年月に関守なし…… 

古稀を過ぎると年月の流れが速まり、人生の終焉にむかう。

双子死んぢめえ

2007-04-29 | フォトエッセイ&短歌
 <二子宿-1> 高島屋の企業城下街として集客の脚光を浴びる田園都市線の「二子玉川駅」。その駅舎先端からは多摩川の対岸にある「二子新地駅」が望める。駅前の大山街道周辺は三業地(芸者屋・料理屋・待合)として華やいだ時代があった。その面影を<二子三業組合>の銘板が付いた街灯柱が物語っている。
 大山街道の二子宿の宿場の名残の色町の名残かと思ったらどうもそうではないらしい。
 江戸時代、幕府は多摩川を江戸防衛の最前線と位置づけて架橋を制限していた事は歴史的に言われている事だが、この川崎市瀬田と世田谷区玉川の「二子橋」架橋は大正14年7月というからホンのツイ最近の事。それまで「二子の渡し」(ふたごのわたし)として人は勿論、馬や荷車も大型の船によって「舟が出るぞ~」の船頭の声によって渡っていたと言うから長閑なものだったのだ。江戸赤阪御門を起点とし、三軒茶屋、二子、溝の口、厚木を経て大山詣の街道として栄えた。二子神社・兵庫島付近に渡し場があったのではないかと言われている。
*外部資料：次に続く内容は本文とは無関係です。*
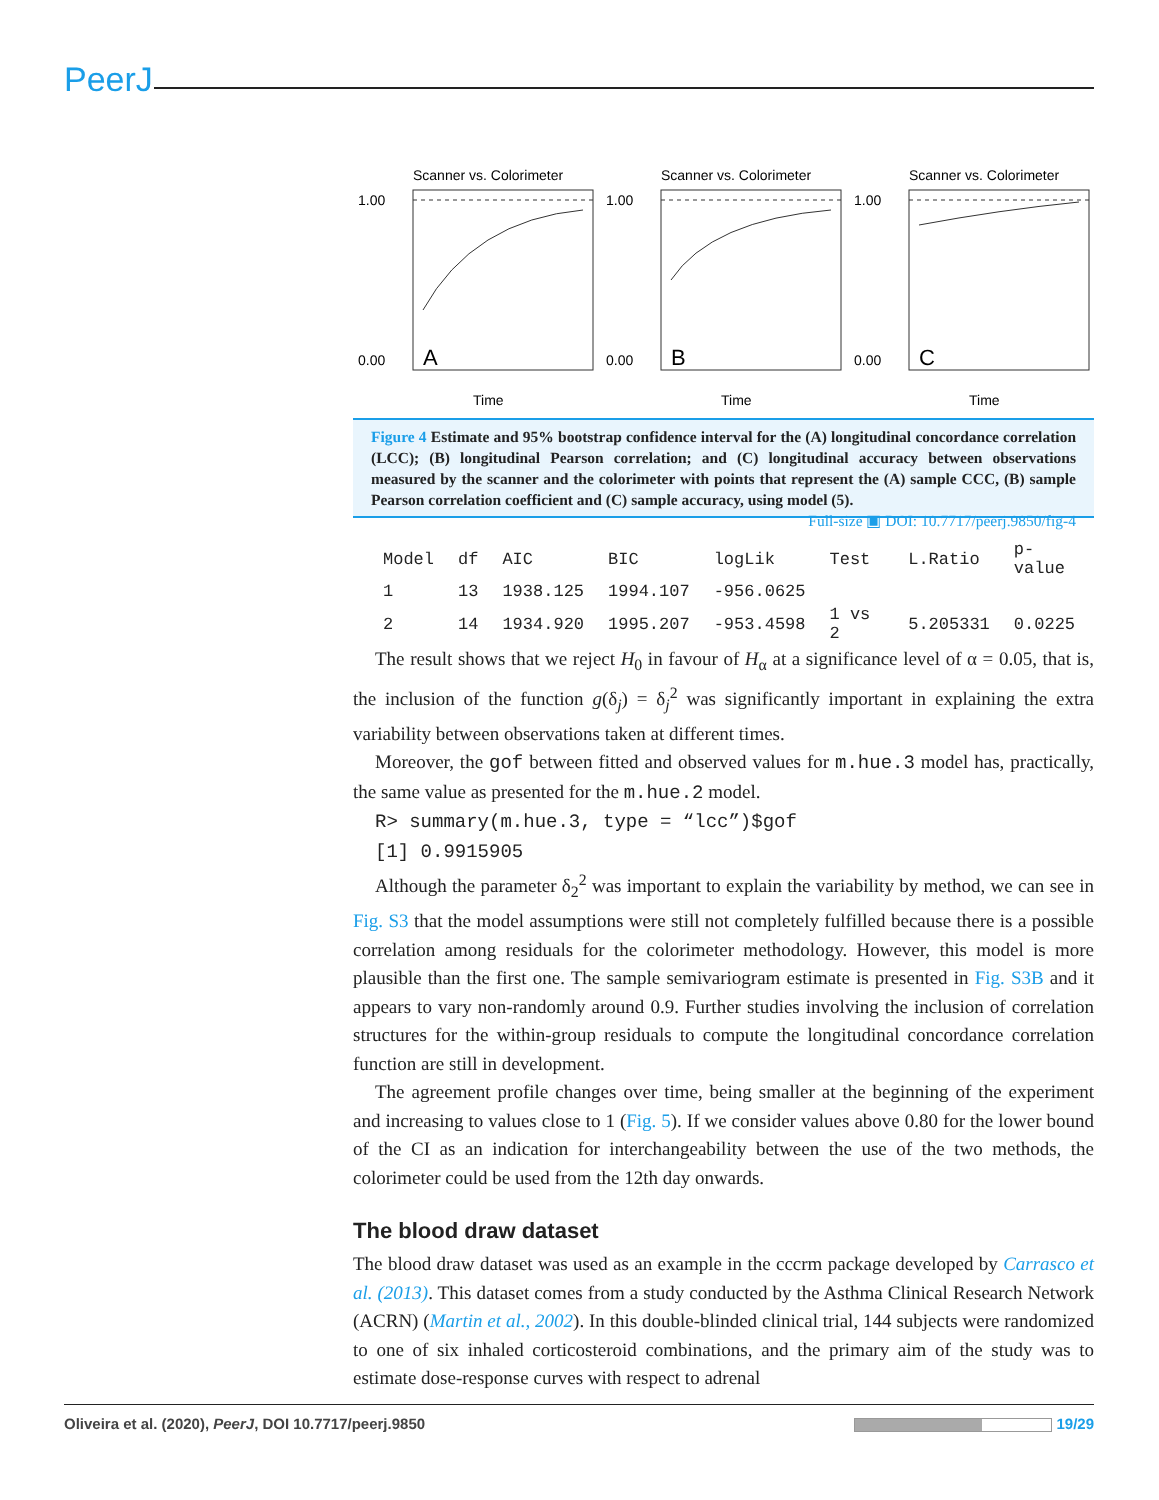PeerJ
Scanner vs. Colorimeter
1.00
0.00
A
Time
Scanner vs. Colorimeter
1.00
0.00
B
Time
Scanner vs. Colorimeter
1.00
0.00
C
Time
Figure 4 Estimate and 95% bootstrap confidence interval for the (A) longitudinal concordance correlation (LCC); (B) longitudinal Pearson correlation; and (C) longitudinal accuracy between observations measured by the scanner and the colorimeter with points that represent the (A) sample CCC, (B) sample Pearson correlation coefficient and (C) sample accuracy, using model (5). Full-size ▣ DOI: 10.7717/peerj.9850/fig-4
| Model | df | AIC | BIC | logLik | Test | L.Ratio | p-value |
| --- | --- | --- | --- | --- | --- | --- | --- |
| 1 | 13 | 1938.125 | 1994.107 | -956.0625 | | | |
| 2 | 14 | 1934.920 | 1995.207 | -953.4598 | 1 vs 2 | 5.205331 | 0.0225 |
The result shows that we reject H<sub>0</sub> in favour of H<sub>α</sub> at a significance level of α = 0.05, that is, the inclusion of the function g(δ<sub>j</sub>) = δ<sub>j</sub><sup>2</sup> was significantly important in explaining the extra variability between observations taken at different times.
Moreover, the gof between fitted and observed values for m.hue.3 model has, practically, the same value as presented for the m.hue.2 model.
R> summary(m.hue.3, type = “lcc”)$gof
[1] 0.9915905
Although the parameter δ<sub>2</sub><sup>2</sup> was important to explain the variability by method, we can see in Fig. S3 that the model assumptions were still not completely fulfilled because there is a possible correlation among residuals for the colorimeter methodology. However, this model is more plausible than the first one. The sample semivariogram estimate is presented in Fig. S3B and it appears to vary non-randomly around 0.9. Further studies involving the inclusion of correlation structures for the within-group residuals to compute the longitudinal concordance correlation function are still in development.
The agreement profile changes over time, being smaller at the beginning of the experiment and increasing to values close to 1 (Fig. 5). If we consider values above 0.80 for the lower bound of the CI as an indication for interchangeability between the use of the two methods, the colorimeter could be used from the 12th day onwards.
The blood draw dataset
The blood draw dataset was used as an example in the cccrm package developed by Carrasco et al. (2013). This dataset comes from a study conducted by the Asthma Clinical Research Network (ACRN) (Martin et al., 2002). In this double-blinded clinical trial, 144 subjects were randomized to one of six inhaled corticosteroid combinations, and the primary aim of the study was to estimate dose-response curves with respect to adrenal
Oliveira et al. (2020), PeerJ, DOI 10.7717/peerj.9850 19/29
 話は戻って二子新地の由来であるが、架橋工事の時これといった繁華街もなく役人接待のために芸者を他所から呼びよせたという。エ~イ面倒だ。歓楽街をつくって芸者・待合・料理を地元で調達出来るようにした。それが「二子新地」だという。下っ端役人でさえこれだから役人天国極まれり、嗚呼~官吏様々である。
 この橋を「ジャマ電」と言われた「玉電」が溝の口まで走っていた事は記憶に新しい(現:田園都市線)。駅名を二子新地前駅と言ったが『フタゴシンジメエ』⇒『双子死んぢめえ』に聞こえて縁起が悪いという理由で「前」を削ったそうな。
 また土地の南の坂戸村の近くに二つの塚があったことから二子の地名で親しまれていた。その二子塚の土はかまどを作るのに良いと言われ、古くから掘りとられ、明治時代に入って掘り尽くされた。その時に石棺、刀剣、埴輪が出土したというから前方後円墳だったのかも知れない。対岸の多摩川台古墳の権力者と対決するような豪族が川崎側で権勢を誇っていたものと考えられる。